During the Christmas of 2004, 2005, 2007 and 2008, Rakvere Lihakombinaat sent packages of blood pudding to Estonian soldiers in Afghanistan. Since 2004, the company has also given Christmas food packages to families in Estonia with seven or more children. In 2008, 236 families received the Christmas package. In August 2009, Rakvere Lihakombinaat's subsidiary Ekseko invested 22 million EEK (€1.4 million) into a self-sustaining (the cooling system is powered by manure) piglet farm, which houses over 7700 piglets.
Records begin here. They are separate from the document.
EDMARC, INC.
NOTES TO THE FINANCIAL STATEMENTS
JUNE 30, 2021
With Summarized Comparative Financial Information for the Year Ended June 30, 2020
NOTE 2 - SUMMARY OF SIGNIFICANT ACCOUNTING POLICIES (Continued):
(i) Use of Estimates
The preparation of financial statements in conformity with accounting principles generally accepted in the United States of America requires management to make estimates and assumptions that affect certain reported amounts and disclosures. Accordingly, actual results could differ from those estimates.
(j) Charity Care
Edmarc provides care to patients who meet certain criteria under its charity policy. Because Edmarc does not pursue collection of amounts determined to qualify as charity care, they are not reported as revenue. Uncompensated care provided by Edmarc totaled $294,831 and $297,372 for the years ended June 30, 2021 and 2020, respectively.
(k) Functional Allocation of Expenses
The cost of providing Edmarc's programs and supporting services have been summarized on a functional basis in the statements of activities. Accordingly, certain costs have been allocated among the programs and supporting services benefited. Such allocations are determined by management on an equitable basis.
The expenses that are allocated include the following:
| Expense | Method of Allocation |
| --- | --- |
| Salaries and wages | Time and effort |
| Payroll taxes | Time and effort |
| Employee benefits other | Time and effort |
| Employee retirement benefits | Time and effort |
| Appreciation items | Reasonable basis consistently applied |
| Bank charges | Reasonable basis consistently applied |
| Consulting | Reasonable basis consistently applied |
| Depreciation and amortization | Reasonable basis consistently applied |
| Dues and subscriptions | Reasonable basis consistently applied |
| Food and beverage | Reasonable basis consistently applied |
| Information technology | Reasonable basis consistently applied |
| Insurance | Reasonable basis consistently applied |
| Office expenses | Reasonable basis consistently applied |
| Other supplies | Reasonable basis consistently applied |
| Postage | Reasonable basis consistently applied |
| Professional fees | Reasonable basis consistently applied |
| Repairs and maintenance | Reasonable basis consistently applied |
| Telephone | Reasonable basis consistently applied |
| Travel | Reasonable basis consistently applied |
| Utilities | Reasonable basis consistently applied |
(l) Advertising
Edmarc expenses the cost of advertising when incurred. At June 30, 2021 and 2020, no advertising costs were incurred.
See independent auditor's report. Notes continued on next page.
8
It is a member of the Association of Estonian Food Industry

==Products==

- Meat products: luncheon meats, wieners, frankfurters, minced meat products, smoked meats, smoked sausages, pates, jellied products, deep-frozen products, blood products (sausages and pudding), grill sausages, natural grill sausages
- Meat: kebab, meats in marinade, ribs in marinade, refrigerated minced meat, frozen minced meat, refrigerated cuts of meat, breaded meats

==Subsidiaries==
- AS Ekseko is the biggest pig-breeding farm in the Baltic and Nordic countries with about 100 000 pigs being bred at any moment. When 65% of Estonian pigs are realized in Rakvere, then 50% of these pigs have been bred in Ekseko. In cooperation with Estonian pig-breeders the so-called piglet-project has also started successfully. A deed is closed with a pig-breeder and based on the deed Ekseko gives the breeders the piglets. After 4 months the contractual partner delivers the fully-grown fattening pigs to Rakvere Meat Processing Plant. The piglet project provides 45% of pigs that are delivered to Rakvere.
- AS Rigas Miesnieks is a subsidiary enterprise of Rakvere Meat Processing Plant that is situated in Latvia. There is a production unit and sales and marketing center in Rigas Miesnieks.
- Klaipedos Maisto Produktai is situated in Lithuania and the area of activity there is concerned with sales and marketing of the products.